Abednego opened his eyes. He was outside – in a meadow of some sort, with gently rolling hills blocking any distant view. The air was crisp but warmer than it ought to be, and the sun was high in the sky.
He turned around slowly. There was a wall behind him, brick, no door. He turned a little more.
“This is the outside,” Joff offered, almost apologetically. “If we go over this way, there’s an orchard and some nice benches.”
It wasn’t an order. Abednego strolled, feeling no pressure. It was a strange sensation.
“You haven’t Changed yet, have you?” Joff asked quietly. “It’s been… a while.”
“I haven’t. Am I supposed to have?”
“Well… I’m pretty sure Rafe’s not starving you, but…” Joff frowned. “You know why, right?”
That wasn’t what Abednego wanted to hear. He sat down at the first bench he found, mood too soured to even enjoy the sunlight. “Yeah.

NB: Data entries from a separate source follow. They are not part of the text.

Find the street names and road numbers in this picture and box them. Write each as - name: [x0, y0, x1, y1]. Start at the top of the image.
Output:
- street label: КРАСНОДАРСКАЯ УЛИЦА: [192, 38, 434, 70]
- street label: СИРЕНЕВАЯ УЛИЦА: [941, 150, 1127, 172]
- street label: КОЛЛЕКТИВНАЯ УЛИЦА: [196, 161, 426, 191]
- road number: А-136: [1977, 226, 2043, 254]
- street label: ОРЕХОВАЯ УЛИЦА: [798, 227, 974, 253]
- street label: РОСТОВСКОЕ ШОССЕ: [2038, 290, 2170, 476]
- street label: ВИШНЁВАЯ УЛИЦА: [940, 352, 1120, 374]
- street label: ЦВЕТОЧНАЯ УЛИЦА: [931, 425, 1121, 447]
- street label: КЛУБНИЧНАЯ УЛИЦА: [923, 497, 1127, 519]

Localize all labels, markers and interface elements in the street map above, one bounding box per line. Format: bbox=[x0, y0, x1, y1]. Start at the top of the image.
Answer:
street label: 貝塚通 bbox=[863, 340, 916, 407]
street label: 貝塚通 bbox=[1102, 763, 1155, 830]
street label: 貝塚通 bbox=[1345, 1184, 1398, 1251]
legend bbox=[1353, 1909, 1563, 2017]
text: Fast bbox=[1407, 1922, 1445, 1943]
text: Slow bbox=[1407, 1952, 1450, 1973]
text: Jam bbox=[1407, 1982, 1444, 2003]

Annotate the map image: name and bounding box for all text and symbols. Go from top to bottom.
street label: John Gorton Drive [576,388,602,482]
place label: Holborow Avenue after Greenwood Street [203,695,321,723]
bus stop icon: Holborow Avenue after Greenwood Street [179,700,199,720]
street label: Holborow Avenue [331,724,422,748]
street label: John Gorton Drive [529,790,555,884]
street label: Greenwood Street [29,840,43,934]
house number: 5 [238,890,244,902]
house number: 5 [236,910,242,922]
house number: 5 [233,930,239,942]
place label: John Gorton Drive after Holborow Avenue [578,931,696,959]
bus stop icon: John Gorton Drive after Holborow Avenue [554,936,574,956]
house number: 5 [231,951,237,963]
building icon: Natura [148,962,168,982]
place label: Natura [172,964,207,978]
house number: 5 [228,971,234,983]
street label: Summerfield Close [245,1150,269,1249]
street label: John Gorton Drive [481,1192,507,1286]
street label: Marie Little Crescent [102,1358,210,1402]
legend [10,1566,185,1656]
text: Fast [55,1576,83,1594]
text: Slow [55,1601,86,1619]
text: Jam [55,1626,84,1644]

Shadrach and Meshach. They were assholes, they hurt everyone. And now I’m here and they’re not.” Which he’d thought, for a couple stupid minutes, would actually be a good thing.
Joff was quiet for a minute. “Your Change will come. And the Keeping, it only lasts a year at the longest. I’ll talk-”
“No.” Abednego flinched at his own voice, harsh and angry. “No. Talking just makes him mad. And he’s not going to listen, not to what he needs to. He’s never, ever going to believe that I’m not my brothers.
“Talking just makes him tell me more things. Makes him jittery. Just – it’s only a year.” If he didn’t Change, maybe they’d send him home. “I lasted my brothers a lot longer than that. I can handle the rest of the year.”
He was pretty sure he was full of shit, but he was also pretty sure it didn’t matter. He leaned back and felt the sun on his face. “Thanks for this, though…” He breathed in air that almost tasted free. “It’s a nice change.”